Sei o que é o ringue, o lugar onde me estendia inanimado enquanto o árbitro
contava até dez - dez horas, ao que consta a duração do desempenho do Sr.
Salgado.
Contas
feitas, fiquei com meia dúzia de impressões espremidas a partir do que os
noticiários disseram, e que podiam ser partilhadas por qualquer motorista ou passageiro
de táxi: a peculiar gestão do Banco Espírito Santo, a conveniente proximidade
do BES ao regime, o antigo e o actual; a inconveniente chegada da troika, a
estupefacção do Sr. Salgado por ver desabar um mundo que, com alguma
propriedade (nos dois sentidos do termo), imaginava eterno: as extraordinárias
acusações do Sr. Salgado ao poder que, pela primeira vez, lhe voltou as costas.
Quanto
ao essencial, só o apanhei depois de espreitar o «Financial Times» do
passado dia 4, que, a propósito da queda do Sr. Salgado, da prisão de José
Sócrates e de uma ou duas coisinhas mais, resumiu a história assim: em
Portugal, a velha ordem perde fulgor. Isto percebi. E se na vida
houvesse finais, acho que este seria dos felizes.»
No
texto seguinte - «O verdadeiro crime» - sobre a “Festa do Avante”
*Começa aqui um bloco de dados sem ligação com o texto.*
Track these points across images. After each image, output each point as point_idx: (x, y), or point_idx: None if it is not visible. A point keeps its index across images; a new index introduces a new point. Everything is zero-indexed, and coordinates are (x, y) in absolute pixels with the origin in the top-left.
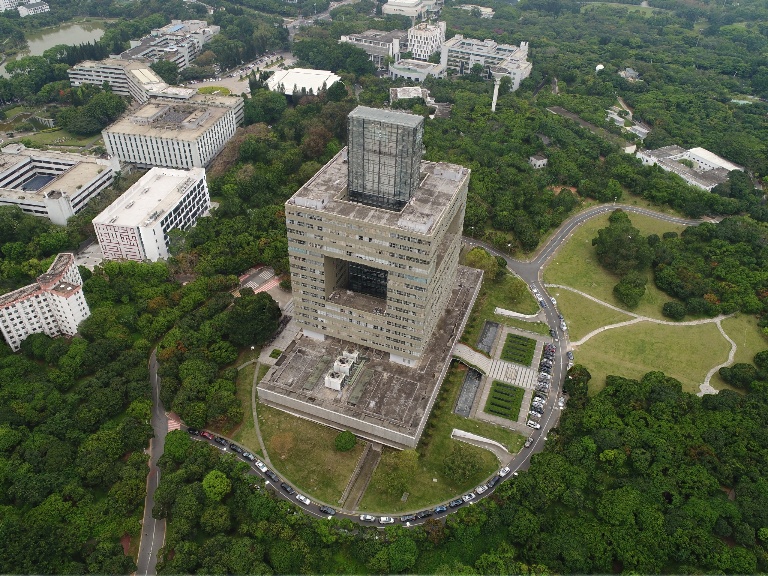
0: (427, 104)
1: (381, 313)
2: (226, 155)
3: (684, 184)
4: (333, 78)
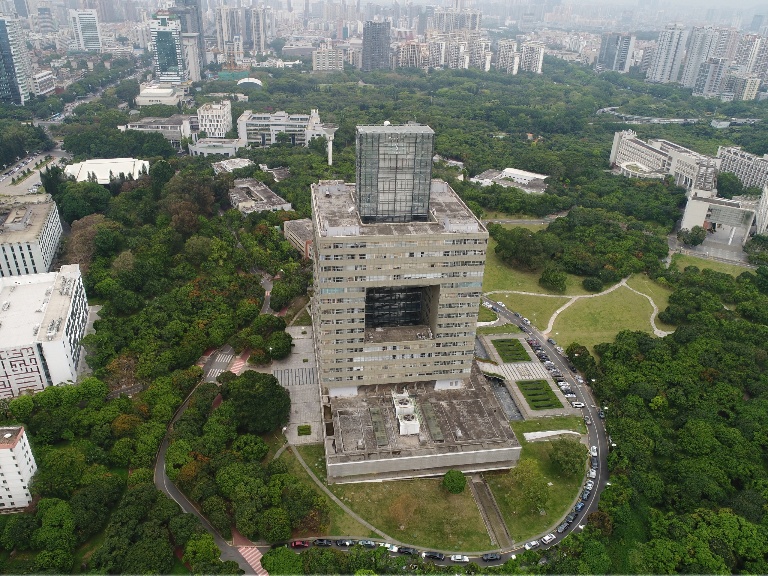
0: (261, 171)
1: (427, 337)
2: (81, 250)
3: (525, 193)
4: (140, 163)
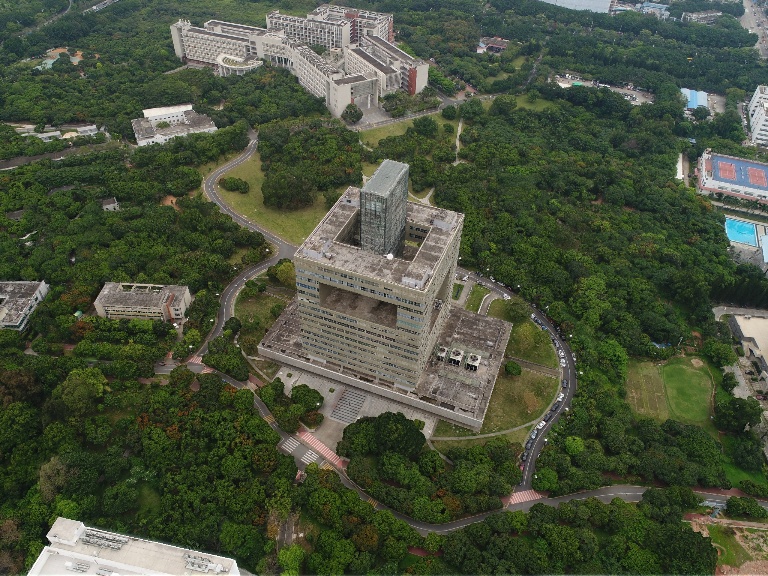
0: None
1: None
2: None
3: (210, 135)
4: None
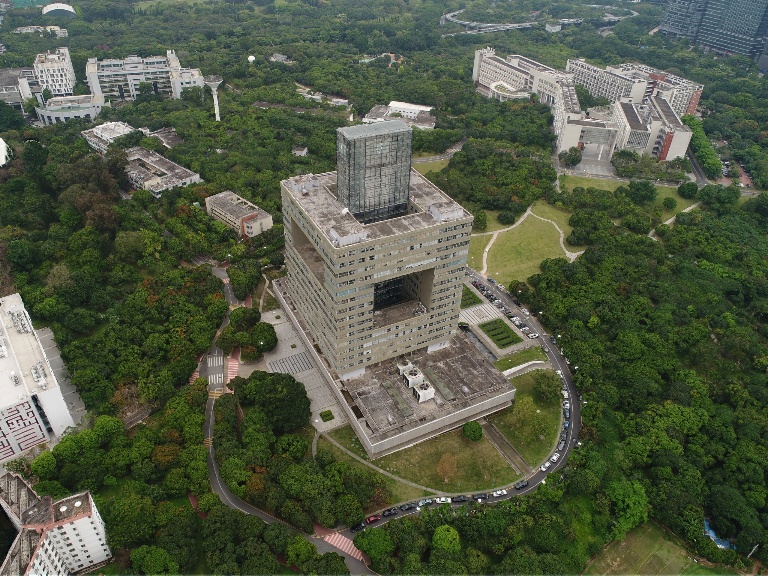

no Seixal, revela a ilicitude da transação de 11 mil euros do BES para a dita
festa, o que é uma ninharia, convenhamos, (mas que se estranha num partido
sério e exigente de pureza sempre pronto a imputar crimes desses aos outros que
têm governado). Desta forma, os crimes de provocação maldosa na dita festa, no
alarde de iconografias sinistras da crueldade mundial, não são importantes, ao
que parece, a quem permite que o façam impunemente. Esse da tal transacção
supera os outros - dos retratos e grupos sinistros provocatórios, da dita festa
-servindo apenas como mais uma balela de escândalo semanal para satisfazer os nossos apetites fofoqueiros. Os outros, das imagens ou presenças sinistras
na festa, temos receio de as denunciar, que a esquerda é que está a
dar, pertence à camada intelectual, promotora da virtude, pretexto que também usaram, nos seus tempos. esses das iconografias nas bandeiras ou nas Tshirts. Temos medo…
Alberto Gonçalves não teve.
O verdadeiro crime
«Na “Festa do Avante!” passeiam-se sujeitos com
iconografia alusiva a Estaline, Lenine e Che Guevara? A Festa do Avante! acolhe
embaixadas de agremiações de assassinos como as FARC colombianas? O Avante!, que
organiza a Festa, publica desde há décadas textos em louvor dos mais
sanguinários regimes disponíveis? O PCP, que é dono da Festa e do Avante!,
possui uma história riquíssima em matéria
de repulsa por qualquer vestígio
de democracia ou liberdade?
Sem dúvida! Mas grave, grave, é que a pândega dos
comunistas no Seixal tenha alegadamente recebido 11 mil euros do BES, para
cúmulo de modo alegadamente ilícito. A transacção, que o partido nega e os
jornais garantem, transformou-se no típico escandalozinho da semana. Por este
andar, acabaremos a tentar linchar o Violador de Telheiras a pretexto de uma
multa de estacionamento.»
«Sobre a tortura em democracia» refere as
visitas a Sócrates, condenando-as na sua desumanidade, tanto dos que acham que
é um gesto de amizade, como dos que as condenam como privilégio injusto. Copio
o último dos três parágrafos, revelador de uma mente sensível e bem formada,
além da argúcia habitual na análise
e interpretação de cada caso da nossa vasta paleta de casos:
«Impressiona constatar que em pleno século XXI, não há aqui vestígio de comiseração ou pingo
de humanidade. No PS inteiro, apenas António Costa e as novas figuras do
secretariado hesitam em submeter o ex-chefe a tamanho sofrimento. Se não fosse
absurdo, diria que os restantes parecem alinhar numa conspiração para que o
prisioneiro 44 ceda ao desgaste emocional e confesse tudo. Por mim, sei que ante a perspectiva de aturar
os ilustres que acorrem a Évora, confessaria até a sabotagem do Hindenburg. E
sei não ser isto o que se espera de uma democracia digna do nome. Condenem ou
libertem o homem, mas poupem-no à tortura. Haja confiança no mundo.»